Die bisherigen Darstellungen zeigen, dass in Bezug auf Jugendkriminalität weder im quantitativen, noch im qualitativen Sinn von einer besorgniserregenden Entwicklung gesprochen werden kann. Von einer brutaleren Jugend, die immer deutlichere Mängel in der Erziehung zeigt, darf also nicht ausgegangen werden. Dies wird auch dadurch bestätigt, dass man kriminelle Auffälligkeiten im Jugendalter vor allem im Bagatell- und mittelschweren Bereich als ubiquitär bezeichnen kann.
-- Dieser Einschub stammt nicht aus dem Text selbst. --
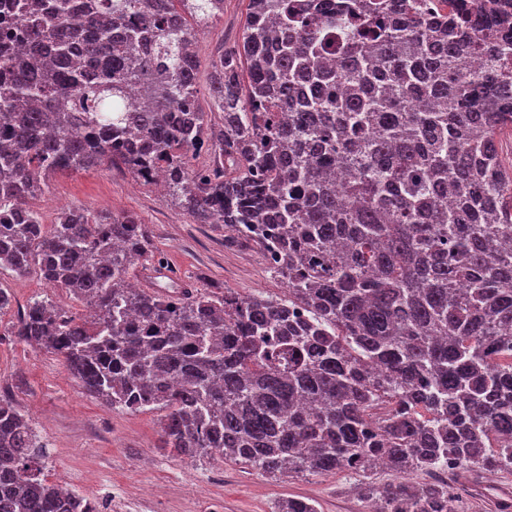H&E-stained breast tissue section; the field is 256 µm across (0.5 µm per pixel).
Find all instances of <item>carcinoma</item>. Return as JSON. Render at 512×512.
<instances>
[{"label":"carcinoma","instance_id":"obj_1","mask_svg":"<svg viewBox=\"0 0 512 512\" xmlns=\"http://www.w3.org/2000/svg\"><path fill=\"white\" fill-rule=\"evenodd\" d=\"M224 0H26L0 54V272H36L93 311L33 298L11 341L82 392L160 410L163 447L271 477H359L371 512H454L448 483L512 471V17L421 0H249L196 100L199 32ZM247 66L242 86L239 68ZM212 164L197 166L201 151ZM122 165L224 244L262 247L284 297L152 289L131 216L25 201L58 171ZM47 443L0 396V512H99L44 474ZM279 512H318L288 498Z\"/></svg>","mask_w":512,"mask_h":512}]
</instances>
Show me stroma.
Instances as JSON below:
<instances>
[{"instance_id": "35a3bbf8", "label": "stroma", "mask_w": 512, "mask_h": 512, "mask_svg": "<svg viewBox=\"0 0 512 512\" xmlns=\"http://www.w3.org/2000/svg\"><path fill=\"white\" fill-rule=\"evenodd\" d=\"M248 0H224V11L200 34L197 76L199 108L209 124L220 127L224 114L210 90L211 62L218 47L232 48L241 37ZM49 194L31 199L42 223L53 224L67 208L79 206L113 215L132 214L147 224L158 259L186 281L188 288L221 287L247 295L284 293L271 276L261 248L252 242L225 246L224 232L193 221L168 195L136 181L124 167L62 171L53 175ZM0 287L13 296V307L0 314V389L13 390L52 450L45 470L98 503L101 512H275L284 498L314 502L318 512H366L355 475L273 479L232 462L177 455L160 445V411L121 412L82 394L65 364L54 355L14 343L7 332L16 310L34 297L72 312L80 303L38 274L16 279L0 274ZM449 484L465 488L453 499L459 512H500L512 500V473L473 481L457 472Z\"/></svg>"}]
</instances>
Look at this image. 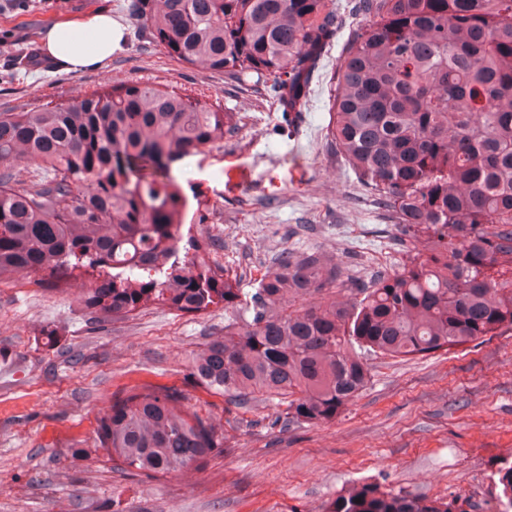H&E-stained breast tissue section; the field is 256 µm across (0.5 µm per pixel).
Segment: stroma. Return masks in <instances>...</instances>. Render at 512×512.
<instances>
[{"label":"stroma","mask_w":512,"mask_h":512,"mask_svg":"<svg viewBox=\"0 0 512 512\" xmlns=\"http://www.w3.org/2000/svg\"><path fill=\"white\" fill-rule=\"evenodd\" d=\"M132 0H28L0 11V112L74 99L113 82L167 84L220 100L241 122L233 137L175 167L186 195L213 209L188 217L191 235L213 244L216 262L252 288L276 254L316 249L352 275L372 255L393 263L400 248L389 212L327 143L336 61L352 29L339 7L337 32L319 65L299 123L288 124L274 81L210 73L157 45ZM110 10L127 44L103 67L62 71L50 62L14 68V54L41 49L54 20ZM236 167L238 180L226 171ZM13 273L0 284V512H323L365 480L432 498L458 497L490 512L492 474L512 461V331L427 358L371 360L366 389L336 420L286 419L281 398L229 407L200 387L193 356L224 332V311L181 314L153 307L133 318L89 323L87 280L38 287ZM60 341L47 346L41 332ZM178 387L186 403L224 426L223 457L160 478L133 477L79 449L92 447L99 414L125 390Z\"/></svg>","instance_id":"obj_1"}]
</instances>
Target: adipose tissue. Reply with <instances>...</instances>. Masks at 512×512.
Instances as JSON below:
<instances>
[{
    "mask_svg": "<svg viewBox=\"0 0 512 512\" xmlns=\"http://www.w3.org/2000/svg\"><path fill=\"white\" fill-rule=\"evenodd\" d=\"M126 43L123 22L106 11H87L54 22L42 37L46 56L65 71L103 66Z\"/></svg>",
    "mask_w": 512,
    "mask_h": 512,
    "instance_id": "1",
    "label": "adipose tissue"
}]
</instances>
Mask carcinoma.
<instances>
[{
    "label": "carcinoma",
    "mask_w": 512,
    "mask_h": 512,
    "mask_svg": "<svg viewBox=\"0 0 512 512\" xmlns=\"http://www.w3.org/2000/svg\"><path fill=\"white\" fill-rule=\"evenodd\" d=\"M132 12L170 57L271 77L301 100L334 34V0H134ZM356 12L367 21L336 63L325 138L384 198L407 253L396 270L351 281L333 256L290 253L244 291L210 241L184 233L174 173L234 133L236 114L128 80L0 112V282L20 270L54 288L83 278L93 322L222 307L224 335L195 355L193 376L234 405L286 398L288 421L307 425L346 409L374 357H428L512 330V0H358ZM333 289L350 297L324 300ZM185 400L173 386L133 387L79 453L145 476L224 456V427ZM490 496L512 512V463ZM325 512L465 510L453 496L358 482Z\"/></svg>",
    "instance_id": "cac0c4a2"
}]
</instances>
Damit ist gemeint, dass eine Polizeiauffälligkeit im jungen Alter eher zur Regel gehört, als eine Ausnahme darstellt. Statistisch wird die durch die Zahlen der PKS 2010 bestätigt, wonach allein in diesem einen Jahr fast jeder zehnte männliche Deutsche zwischen 16 und 21 Jahren als Tatverdächtiger registriert wird. Da die Jugendphase hier als Abschnitt zwischen 14 und 21 Jahren verstanden wird, ist die Wahrscheinlichkeit in diesem Altersbereich polizeilich registriert zu werden sehr hoch (vgl. ebd., S. 17; HEINZ 2003, S. 87).

Weiterhin ist Jugendkriminalität als episodenhaft zu kennzeichnen. Vermehrte polizeiliche Auffälligkeiten verbleiben in der Regel in der Jugendphase. Selbst wiederholte Registrierungen in dieser Altersphase sind kein eindeutiger Garant für eine Prognose der Zukunft. Man kann also nicht aus wiederholter Auffälligkeit auf eine sich in das Erwachsenenalter hinein erweiternde Verbrecherkarriere schließen. Zwar muss eingewendet werden, dass Erwachsenenkriminalität vermehrt im Dunkelfeld verbleibt, die statistischen Auswertungen aber dennoch dafür sprechen, dass das Abklingen der kriminellen Energien im Altersverlauf wesentlich wahrscheinlicher ist (vgl. ebd., S. 87).

[...]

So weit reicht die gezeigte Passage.